Problems to solve ▸
**1.** Translate this sentence from the passage about Moses into Spanish: "The wilderness prepared Moses for his future, and after another 40 years God called him again to embrace his destiny."
**2.** Decide whether each statement agrees with the passage about Moses, answering yes or no and quoting the words that settle it: (a) Moses was 40 when something rose up in him calling him to his destiny. (b) Moses looked after sheep in the wilderness for his own father. (c) Moses was eager to go to Pharaoh when God called him.
**3.** Output the part of the passage about Moses that begins at the words "But when he" and stops after "choice he faced.".

** Start of Passage provided **

213. Embrace the New!

Mike Parsons

Moses had an orphan mentality. Imagine what it was like for him, growing up in Egypt. He didn’t look like one of them, didn’t feel like one of them, and probably got sick of hearing the story of how he was found floating in a basket. Apparently abandoned by his parents, he was adopted by the Egyptian royal court, adopted by an enemy system, and he was even a prince within it. Many of us have sought for success in the world’s system, and maybe even been quite successful, but it will never satisfy our eternal destiny. At the age of 40, something rose up in him, calling him to his destiny, but we saw last time how he tried to do it his own way, failed spectacularly, and ran away into the wilderness.

The wilderness prepared Moses for his future, and after another 40 years God called him again to embrace his destiny. His natural identity was as a shepherd, looking after sheep in the wilderness for his father-in-law. Sheep are really awkward and certainly do not always readily go where you want them to, which meant he was well prepared to lead a bunch of obstinate, ill-tempered, quarrelsome people through the wilderness into the Promised Land.

But when he met God at the burning bush, God took something from him: his badge of office and all-purpose tool-of-the-trade, his staff. His natural identity as a shepherd was stripped away from him, and he was given a new, supernatural ‘shepherd-identity’. No longer an orphan or a slave, no longer a success in the systems of the world, instead he was to be the deliverer for a nation. But Moses still had issues.

Let go of the old, embrace the new

Now God was asking him to lay down that symbol of his natural abilities and identity – not just a staff but all it represented: his job, his well-being, his financial welfare and his future. That was the choice he faced.

When he picked it up again, it had become a powerful symbol of all that God was going to do through him. He used that staff supernaturally in the years that followed – he threw it on the ground and it transformed into a snake (Exodus chapter 4); he used it to split the Red Sea (Ex 14:16), to bring water from a rock (Ex 17:6), and throughout Israel’s wilderness journey.

But he had to choose to let go of the old, and embrace the new. It is a choice many of us have to make. Even when we become Christians, we still face that ongoing choice: am I going to do things my way, or God’s way? And your own way never works – you feel uncomfortable around ungodly people and uncomfortable with God – you have one foot in one camp and one foot in the other.

Who am I?

But Moses said to God, “Who am I, that I should go to Pharaoh, and that I should bring the sons of Israel out of Egypt?” (Ex 3:11).

Moses began to reject his destiny, to avoid doing what God was calling him to do. God was going to use his position and experience, but Moses didn’t think much of God’s HR skills. And ‘who am I?’ – well, he was a prince of Egypt, so naturally speaking he was well-placed for the task God was giving him, but he didn’t want to do it. Certainly he had things in his past which were holding him back, but God is always ready to deal with issues like that. Unlike Moses, let’s not allow our past to spoil our present and hinder our future.

** End of Passage provided **
** Start of Record set **

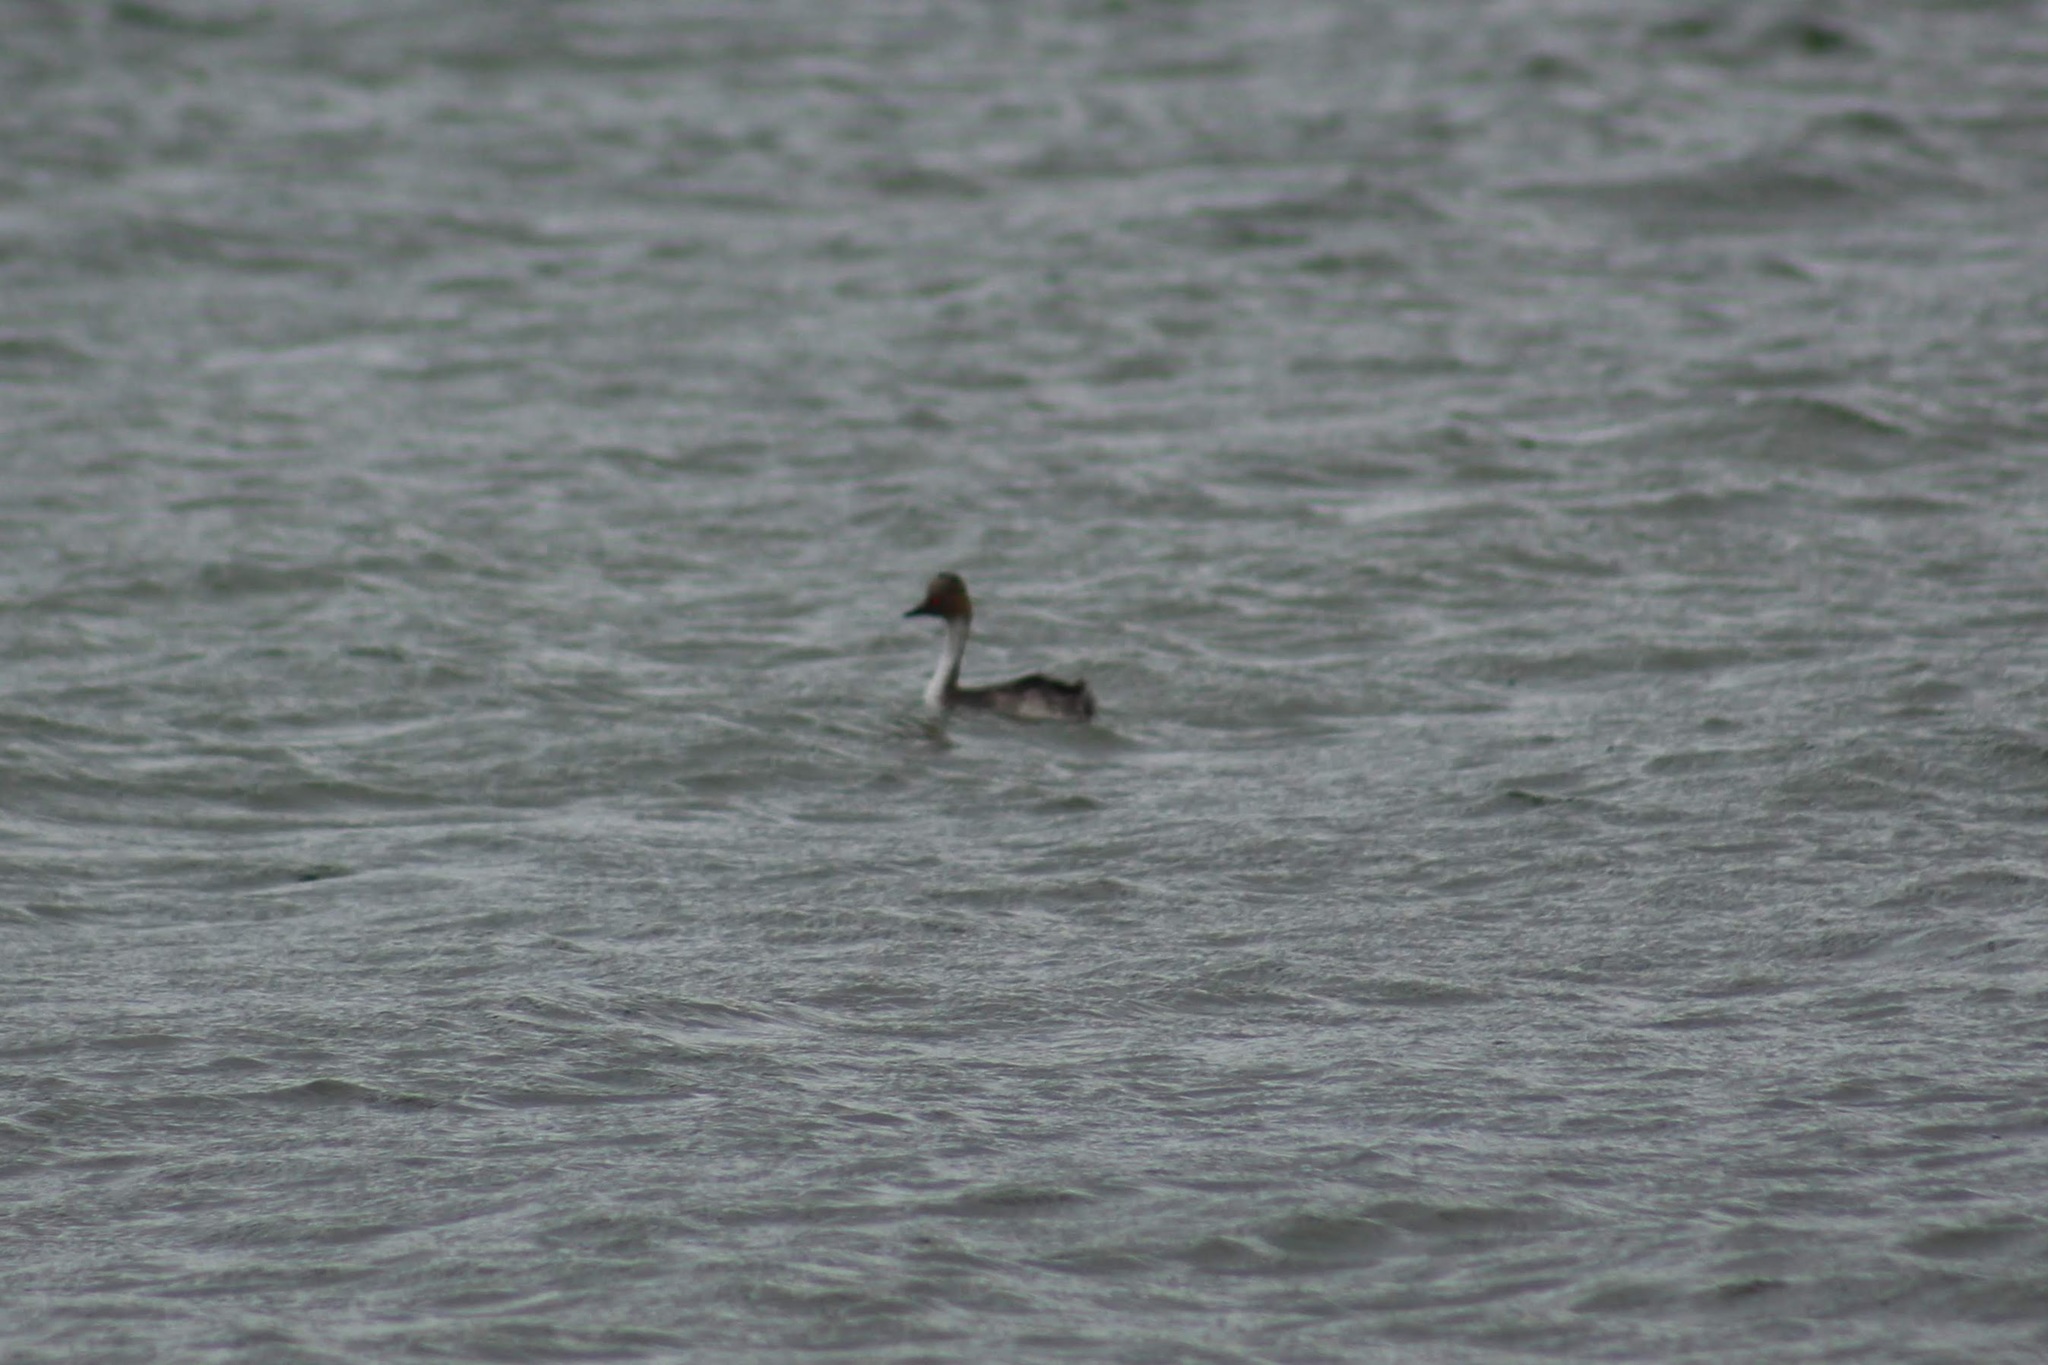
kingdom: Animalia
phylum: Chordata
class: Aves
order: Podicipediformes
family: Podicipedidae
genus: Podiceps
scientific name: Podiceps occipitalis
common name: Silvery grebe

** End of Record set **

Answers ▸
**1.** El desierto preparó a Moisés para su futuro, y después de otros 40 años Dios lo llamó de nuevo a abrazar su destino.

**2.**
(a) Yes: "At the age of 40, something rose up in him, calling him to his destiny"
(b) No: "looking after sheep in the wilderness for his father-in-law"
(c) No: "but he didn’t want to do it"

**3.**
But when he met God at the burning bush, God took something from him: his badge of office and all-purpose tool-of-the-trade, his staff. His natural identity as a shepherd was stripped away from him, and he was given a new, supernatural ‘shepherd-identity’. No longer an orphan or a slave, no longer a success in the systems of the world, instead he was to be the deliverer for a nation. But Moses still had issues.

Let go of the old, embrace the new

Now God was asking him to lay down that symbol of his natural abilities and identity – not just a staff but all it represented: his job, his well-being, his financial welfare and his future. That was the choice he faced.